## Exercise aim
Scan the entries for the word "section". Every line that has it should be copied.

## Dataset entries
*****
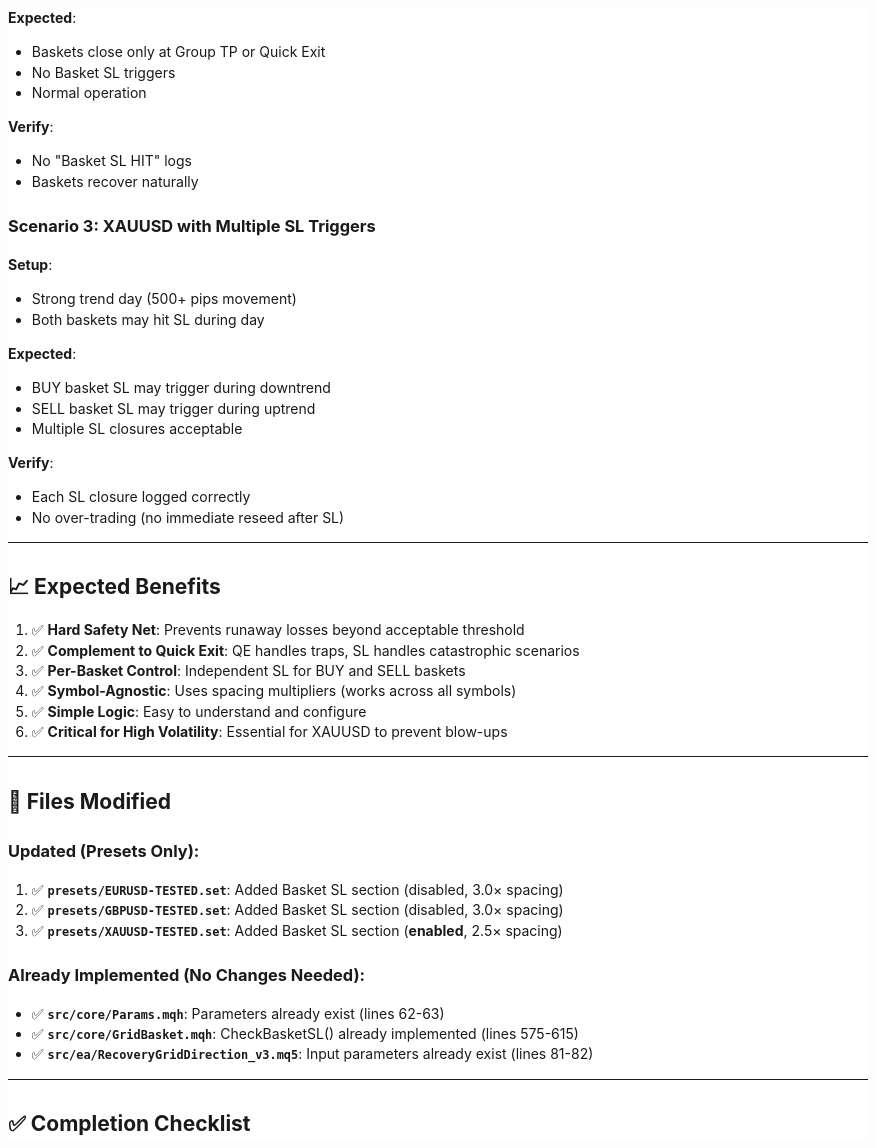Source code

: **Expected**:
- Baskets close only at Group TP or Quick Exit
- No Basket SL triggers
- Normal operation

**Verify**:
- No "Basket SL HIT" logs
- Baskets recover naturally

### **Scenario 3: XAUUSD with Multiple SL Triggers**
**Setup**:
- Strong trend day (500+ pips movement)
- Both baskets may hit SL during day

**Expected**:
- BUY basket SL may trigger during downtrend
- SELL basket SL may trigger during uptrend
- Multiple SL closures acceptable

**Verify**:
- Each SL closure logged correctly
- No over-trading (no immediate reseed after SL)

---

## 📈 **Expected Benefits**

1. ✅ **Hard Safety Net**: Prevents runaway losses beyond acceptable threshold
2. ✅ **Complement to Quick Exit**: QE handles traps, SL handles catastrophic scenarios
3. ✅ **Per-Basket Control**: Independent SL for BUY and SELL baskets
4. ✅ **Symbol-Agnostic**: Uses spacing multipliers (works across all symbols)
5. ✅ **Simple Logic**: Easy to understand and configure
6. ✅ **Critical for High Volatility**: Essential for XAUUSD to prevent blow-ups

---

## 📁 **Files Modified**

### **Updated (Presets Only)**:
1. ✅ **`presets/EURUSD-TESTED.set`**: Added Basket SL section (disabled, 3.0× spacing)
2. ✅ **`presets/GBPUSD-TESTED.set`**: Added Basket SL section (disabled, 3.0× spacing)
3. ✅ **`presets/XAUUSD-TESTED.set`**: Added Basket SL section (**enabled**, 2.5× spacing)

### **Already Implemented (No Changes Needed)**:
- ✅ **`src/core/Params.mqh`**: Parameters already exist (lines 62-63)
- ✅ **`src/core/GridBasket.mqh`**: CheckBasketSL() already implemented (lines 575-615)
- ✅ **`src/ea/RecoveryGridDirection_v3.mq5`**: Input parameters already exist (lines 81-82)

---

## ✅ **Completion Checklist**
*****
## Exercise solution
1. ✅ **`presets/EURUSD-TESTED.set`**: Added Basket SL section (disabled, 3.0× spacing)
2. ✅ **`presets/GBPUSD-TESTED.set`**: Added Basket SL section (disabled, 3.0× spacing)
3. ✅ **`presets/XAUUSD-TESTED.set`**: Added Basket SL section (**enabled**, 2.5× spacing)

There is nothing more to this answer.